* _RECORDS SUPPLIED_
***

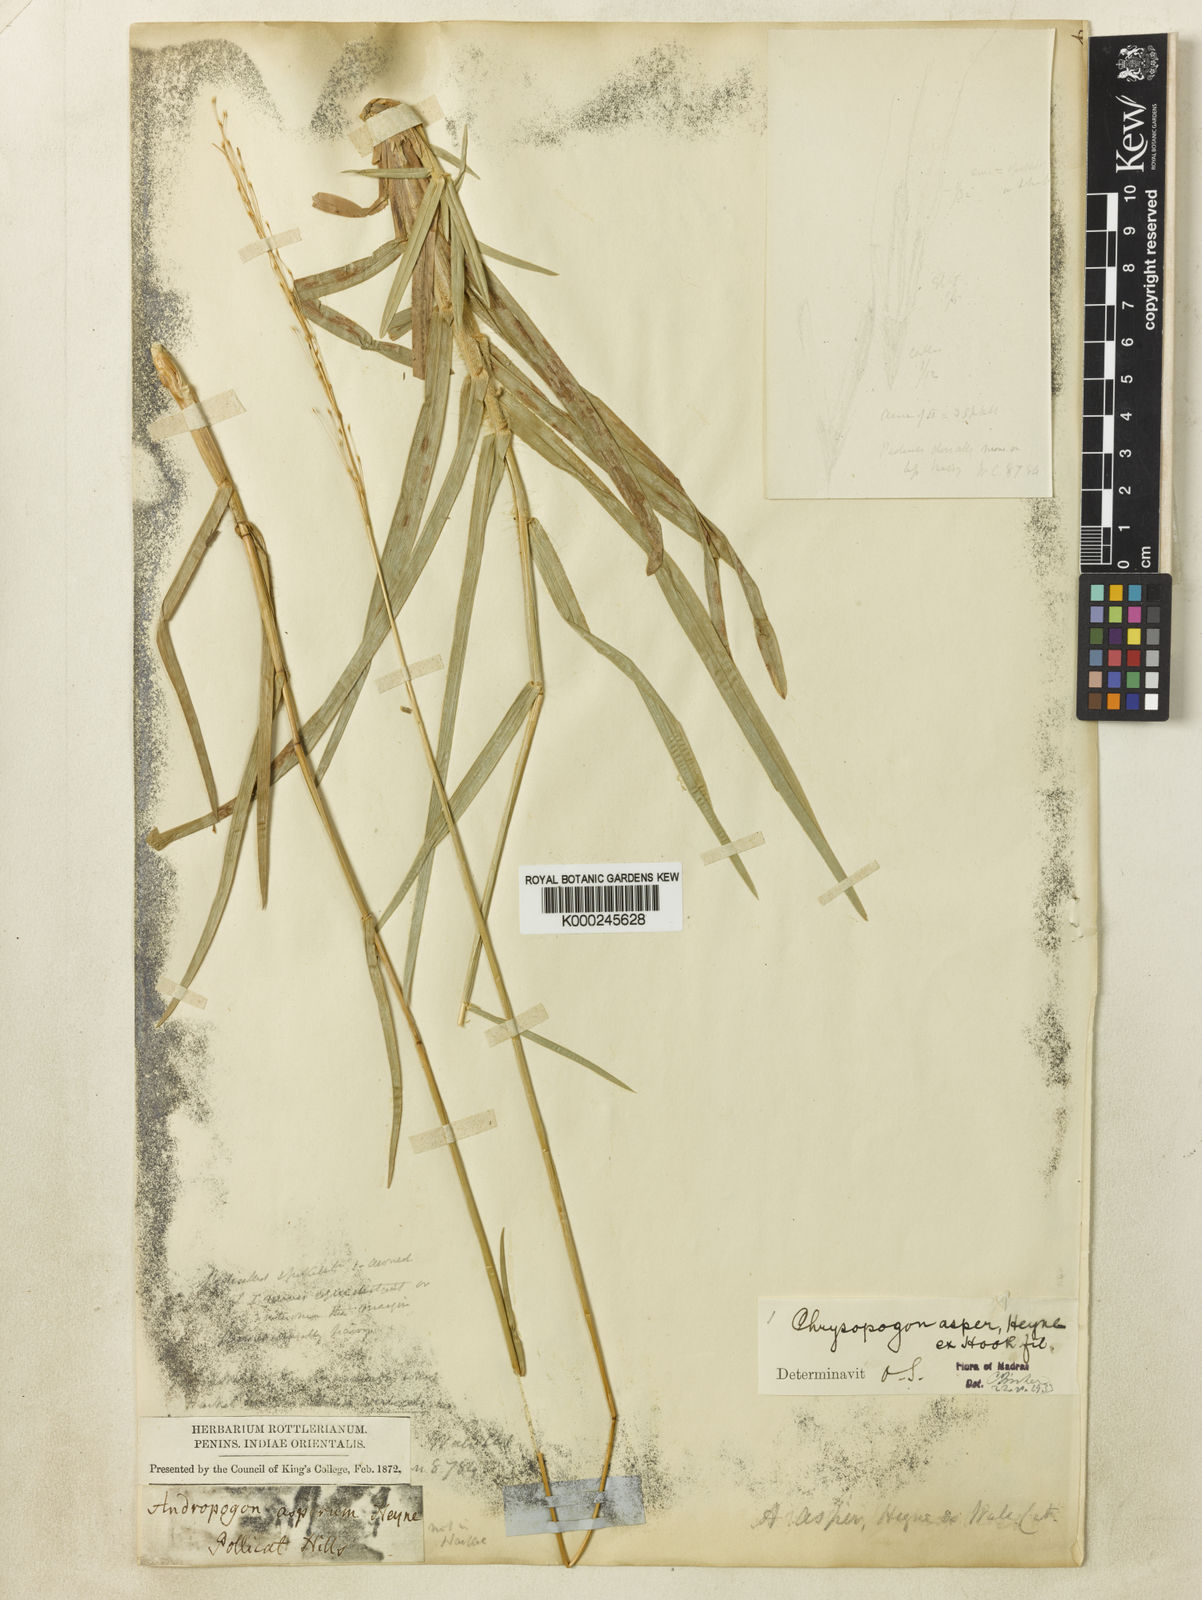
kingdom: Plantae
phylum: Tracheophyta
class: Liliopsida
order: Poales
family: Poaceae
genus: Chrysopogon
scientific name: Chrysopogon asper
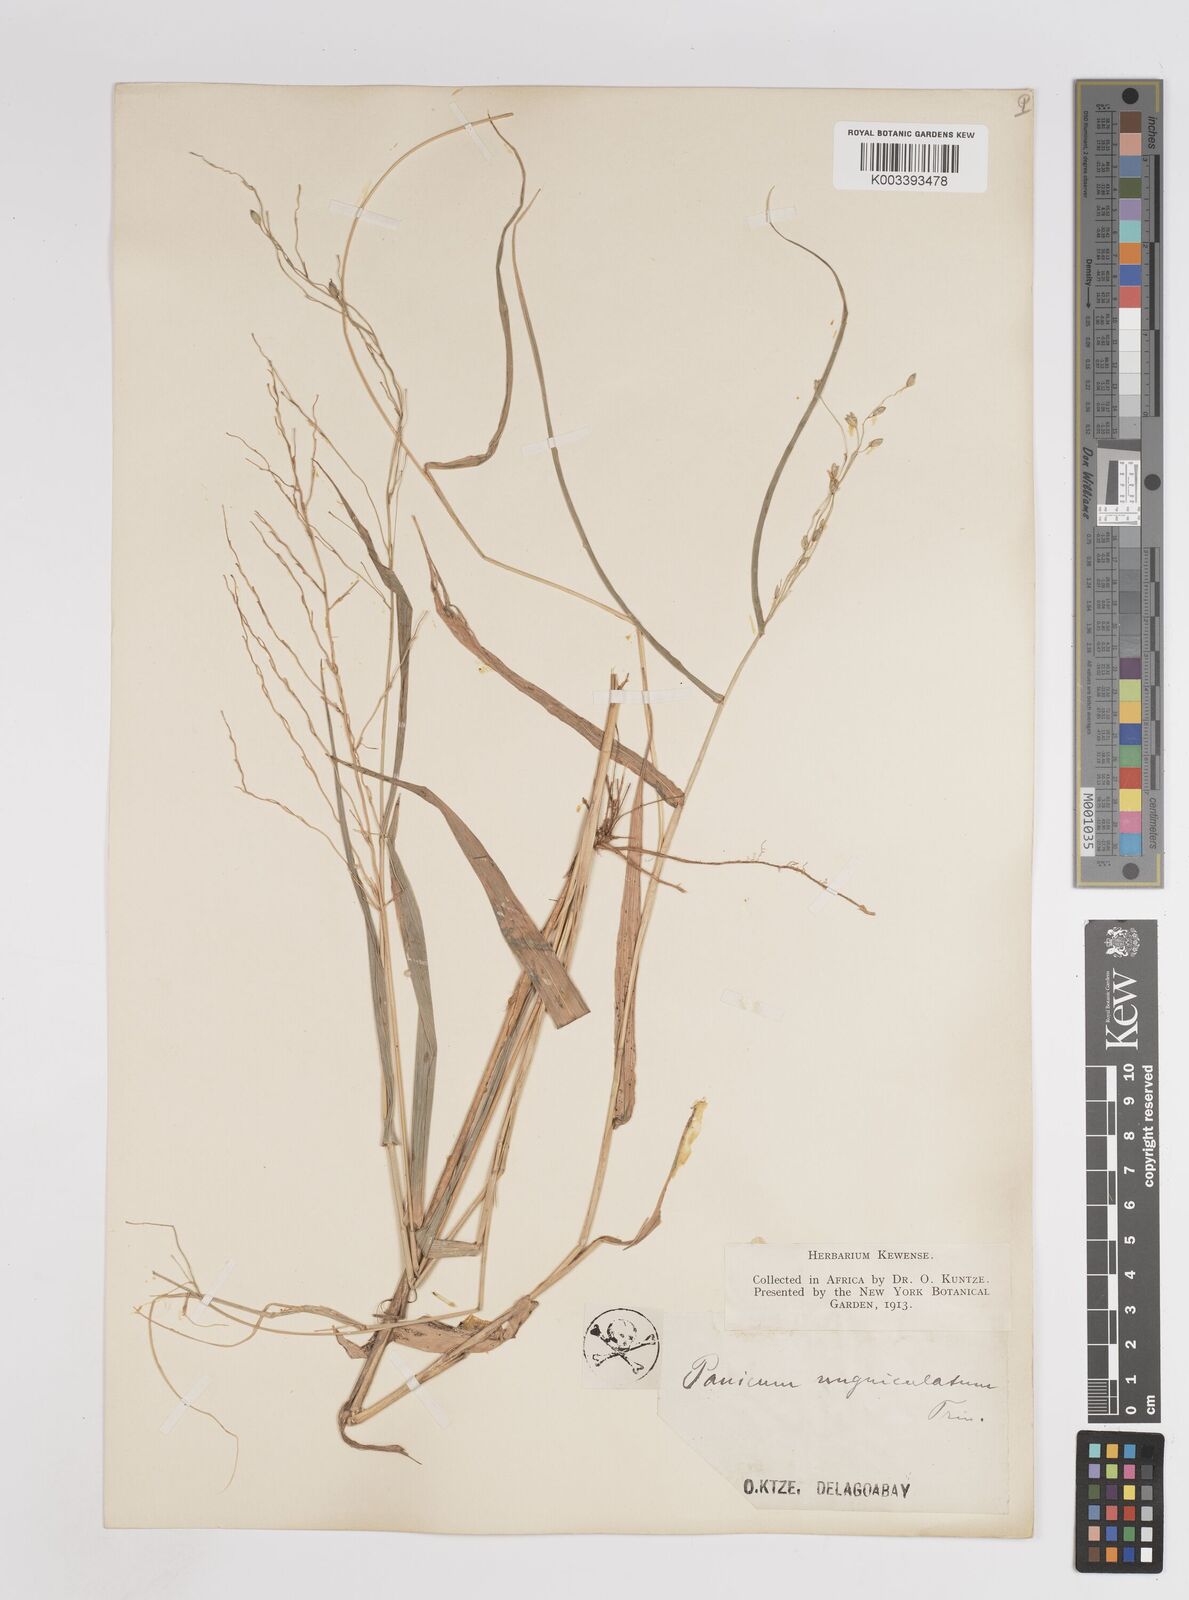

***

* _DIRECTION_
Render every line of the records above as a numbered list, skipping blank lines and leaving out the pictures.

* _PROBLEM SOLUTION_
1. kingdom: Plantae
2. phylum: Tracheophyta
3. class: Liliopsida
4. order: Poales
5. family: Poaceae
6. genus: Chrysopogon
7. scientific name: Chrysopogon asper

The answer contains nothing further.